Nous pouvons parler de trois niveaux. Un niveau, pour ainsi dire, universel : il était nécessaire que Jésus mourût, pour assumer en plénitude la condition humaine ; autrement son incarnation ne serait pas apparue comme authentique : « Donc, puisque les enfants ont en commun le sang et la chair, lui aussi, pareillement, partagea la même condition » (He 2,14).

Cependant, tous les êtres humains ne meurent pas assassinés sur une croix ; et donc, une telle « nécessité universelle » n’épuise pas toute la profondeur de la perspective biblique.
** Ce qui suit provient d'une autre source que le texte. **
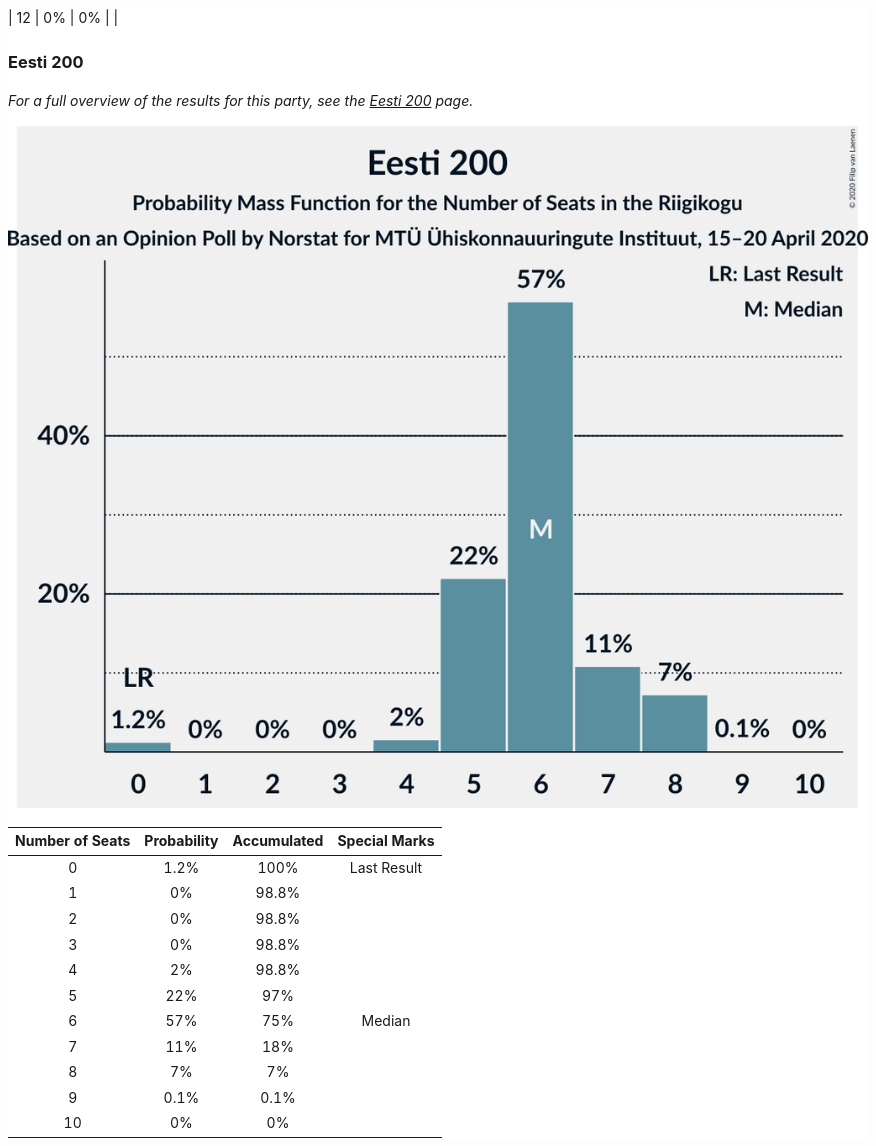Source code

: | 12 | 0% | 0% |  |

### Eesti 200

*For a full overview of the results for this party, see the [Eesti 200](party-eesti200.html) page.*

![Graph with seats probability mass function not yet produced](2020-04-20-Norstat-seats-pmf-eesti200.png "Seats Probability Mass Function")

| Number of Seats | Probability | Accumulated | Special Marks |
|:---------------:|:-----------:|:-----------:|:-------------:|
| 0 | 1.2% | 100% | Last Result |
| 1 | 0% | 98.8% |  |
| 2 | 0% | 98.8% |  |
| 3 | 0% | 98.8% |  |
| 4 | 2% | 98.8% |  |
| 5 | 22% | 97% |  |
| 6 | 57% | 75% | Median |
| 7 | 11% | 18% |  |
| 8 | 7% | 7% |  |
| 9 | 0.1% | 0.1% |  |
| 10 | 0% | 0% |  |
Il faut parler d’un deuxième « niveau », qu’on pourrait appeler particulier : Jésus est entouré seulement par un petit groupe d’hommes et de femmes qui ont donné la vie pour une cause, en restants cohérents jusqu’à la mort, qui selon les critères de l’égoïsme humain est devenue nécessaire pour eux. Il s’agit de personnes de provenance et de mentalité très diverses, mais vivant ensemble par cette cohérence radicale. Un texte biblique souligne ce niveau : « C’est votre avantage qu’un seul homme meure pour le peuple et que la nation ne périsse pas toute entière » (Jn 11,49b-50).
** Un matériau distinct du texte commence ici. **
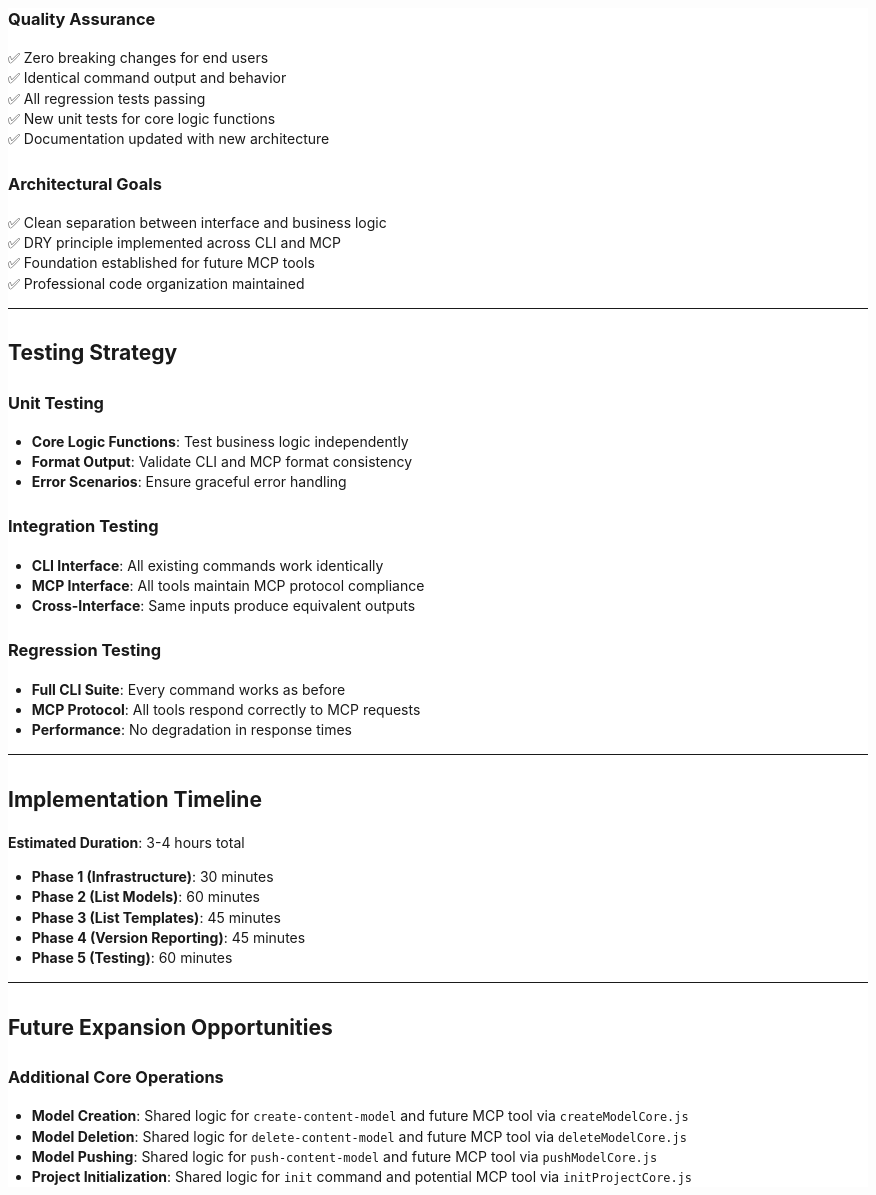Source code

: ### Quality Assurance
✅ Zero breaking changes for end users  
✅ Identical command output and behavior  
✅ All regression tests passing  
✅ New unit tests for core logic functions  
✅ Documentation updated with new architecture  

### Architectural Goals
✅ Clean separation between interface and business logic  
✅ DRY principle implemented across CLI and MCP  
✅ Foundation established for future MCP tools  
✅ Professional code organization maintained  

---

## Testing Strategy

### Unit Testing
- **Core Logic Functions**: Test business logic independently
- **Format Output**: Validate CLI and MCP format consistency
- **Error Scenarios**: Ensure graceful error handling

### Integration Testing
- **CLI Interface**: All existing commands work identically
- **MCP Interface**: All tools maintain MCP protocol compliance
- **Cross-Interface**: Same inputs produce equivalent outputs

### Regression Testing
- **Full CLI Suite**: Every command works as before
- **MCP Protocol**: All tools respond correctly to MCP requests
- **Performance**: No degradation in response times

---

## Implementation Timeline

**Estimated Duration**: 3-4 hours total

- **Phase 1 (Infrastructure)**: 30 minutes
- **Phase 2 (List Models)**: 60 minutes  
- **Phase 3 (List Templates)**: 45 minutes
- **Phase 4 (Version Reporting)**: 45 minutes
- **Phase 5 (Testing)**: 60 minutes

---

## Future Expansion Opportunities

### Additional Core Operations
- **Model Creation**: Shared logic for `create-content-model` and future MCP tool via `createModelCore.js`
- **Model Deletion**: Shared logic for `delete-content-model` and future MCP tool via `deleteModelCore.js`
- **Model Pushing**: Shared logic for `push-content-model` and future MCP tool via `pushModelCore.js`
- **Project Initialization**: Shared logic for `init` command and potential MCP tool via `initProjectCore.js`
Mais si nous voulons être fidèles à la Révélation, il y a, sans aucun doute, un troisième niveau où Jésus n’est pas accompagné par toute l’humanité, et même pas par une élite de héros ; un niveau que nous pouvons appeler unique, où nous trouvons Jésus seul qui fait la volonté du Père. Le texte évangélique le plus impressionnant à cet égard est celui du jardin de Gethsémani : « Abba/Père ! A toi tout est possible, écarte de moi cette coupe. Pourtant, non pas ce que je veux, mais ce que tu veux » (Mc 14,36 ; cf. Mt 26,39.42-44 ; Lc 22,41-44).
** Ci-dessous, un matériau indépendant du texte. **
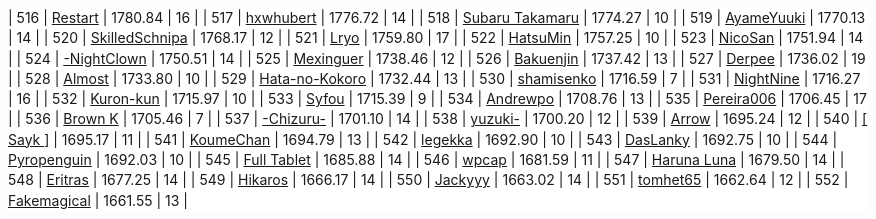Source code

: | 516 | [Restart](https://osu.ppy.sh/u/3327171) | 1780.84 | 16 |
| 517 | [hxwhubert](https://osu.ppy.sh/u/3137159) | 1776.72 | 14 |
| 518 | [Subaru Takamaru](https://osu.ppy.sh/u/1762922) | 1774.27 | 10 |
| 519 | [AyameYuuki](https://osu.ppy.sh/u/1498232) | 1770.13 | 14 |
| 520 | [SkilledSchnipa](https://osu.ppy.sh/u/1122426) | 1768.17 | 12 |
| 521 | [Lryo](https://osu.ppy.sh/u/5456915) | 1759.80 | 17 |
| 522 | [HatsuMin](https://osu.ppy.sh/u/3885635) | 1757.25 | 10 |
| 523 | [NicoSan](https://osu.ppy.sh/u/4325669) | 1751.94 | 14 |
| 524 | [-NightClown](https://osu.ppy.sh/u/2758235) | 1750.51 | 14 |
| 525 | [Mexinguer](https://osu.ppy.sh/u/1877617) | 1738.46 | 12 |
| 526 | [Bakuenjin](https://osu.ppy.sh/u/3750365) | 1737.42 | 13 |
| 527 | [Derpee](https://osu.ppy.sh/u/3924013) | 1736.02 | 19 |
| 528 | [Almost](https://osu.ppy.sh/u/1587597) | 1733.80 | 10 |
| 529 | [Hata-no-Kokoro](https://osu.ppy.sh/u/2510080) | 1732.44 | 13 |
| 530 | [shamisenko](https://osu.ppy.sh/u/2547577) | 1716.59 | 7 |
| 531 | [NightNine](https://osu.ppy.sh/u/1633814) | 1716.27 | 16 |
| 532 | [Kuron-kun](https://osu.ppy.sh/u/2697284) | 1715.97 | 10 |
| 533 | [Syfou](https://osu.ppy.sh/u/1572956) | 1715.39 | 9 |
| 534 | [Andrewpo](https://osu.ppy.sh/u/3908569) | 1708.76 | 13 |
| 535 | [Pereira006](https://osu.ppy.sh/u/537344) | 1706.45 | 17 |
| 536 | [Brown K](https://osu.ppy.sh/u/1691252) | 1705.46 | 7 |
| 537 | [-Chizuru-](https://osu.ppy.sh/u/3289313) | 1701.10 | 14 |
| 538 | [yuzuki-](https://osu.ppy.sh/u/2601333) | 1700.20 | 12 |
| 539 | [Arrow](https://osu.ppy.sh/u/3967417) | 1695.24 | 12 |
| 540 | [[ Sayk ]](https://osu.ppy.sh/u/2408721) | 1695.17 | 11 |
| 541 | [KoumeChan](https://osu.ppy.sh/u/1196832) | 1694.79 | 13 |
| 542 | [legekka](https://osu.ppy.sh/u/4142446) | 1692.90 | 10 |
| 543 | [DasLanky](https://osu.ppy.sh/u/4737169) | 1692.75 | 10 |
| 544 | [Pyropenguin](https://osu.ppy.sh/u/2898982) | 1692.03 | 10 |
| 545 | [Full Tablet](https://osu.ppy.sh/u/1077387) | 1685.88 | 14 |
| 546 | [wpcap](https://osu.ppy.sh/u/1979868) | 1681.59 | 11 |
| 547 | [Haruna Luna](https://osu.ppy.sh/u/3715032) | 1679.50 | 14 |
| 548 | [Eritras](https://osu.ppy.sh/u/4512879) | 1677.25 | 14 |
| 549 | [Hikaros](https://osu.ppy.sh/u/33957) | 1666.17 | 14 |
| 550 | [Jackyyy](https://osu.ppy.sh/u/1668804) | 1663.02 | 14 |
| 551 | [tomhet65](https://osu.ppy.sh/u/2047666) | 1662.64 | 12 |
| 552 | [Fakemagical](https://osu.ppy.sh/u/1820508) | 1661.55 | 13 |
Revenons à la question initiale : Pourquoi a-t-il été nécessaire que Jésus mourut? Les textes du NT répondent : parce que c’est l’expression, au-delà de toute compréhension humaine, de l’amour du Père : « Dieu a tant aimé le monde qu’il a donné son Fils, son unique » (Jn 3,16). «  Si Dieu… n’a pas épargné son propre Fils mais l’a livré pour nous tous, comment, avec son Fils, ne nous donnerait-il pas tout ? » (Rm 8,31b-32). Dans l’Annonce Pascale, nous trouvons une très belle synthèse, dans une phrase adressée au Père : « Pour racheter l’esclave, tu as sacrifié ton Fils ». Et cela nous amène au noyau même du Mystère Pascal : dans la mort de Jésus nous découvrons la révélation définitive d’un Dieu qui est Amour ( 1Jn 4,8.16), et nous redécouvrons que la signification authentique de la passion de Jésus n’est pas souffrance et mort, mais la passion de l’amour. La ‘passion’ de Jésus ne commence pas à la veille de sa mort, mais elle englobe toute sa vie, et même plus, elle est la cause de son incarnation et en même temps elle est la raison ultime de son obéissance filiale : ce qu Jésus veut, en premier lieu, en tant que Fils, c’est de faire la volonté du Père. Dans la mort de Jésus nous découvrons la passion d’un Dieu passionné. Don Bosco comprit parfaitement le sens authentique de la passion de Jésus : il a été un passionné de Dieu et des jeunes. Nous ne trouvons jamais en lui des traces d’un possible ascétisme ‘masochiste’ qui valorise la souffrance pour elle-même. Il a, au contraire, vécu en plénitude la passion de l’amour de Dieu pour ses jeunes, surtout les plus pauvres, en cherchant à réaliser la volonté de Dieu en toute sa radicalisation et en acceptant toutes les douleurs et les souffrances (pas seulement physiques), comme conséquence de cette mission : jusqu’à devenir un ‘habit râpé’ (comme a affirmé un de ses médecins, à la fin de sa vie). Don Bosco traduisit dans la réalité, dans son sens le plus authentique, ce qu’affirme saint Paul : « J‘endure pour vous ce qui manque aux détresses du Christ, je l’achève dans ma chair en faveur de son corps qui est l’Eglise » (Col 1,24), dans cette portion la plus délicate et précieuse qu’est la jeunesse (cf. Constitutions sdb 1) ; et il nous invite, nous aussi, à partager cette Passion de Jésus dans la réalisation de la Mission Salésienne.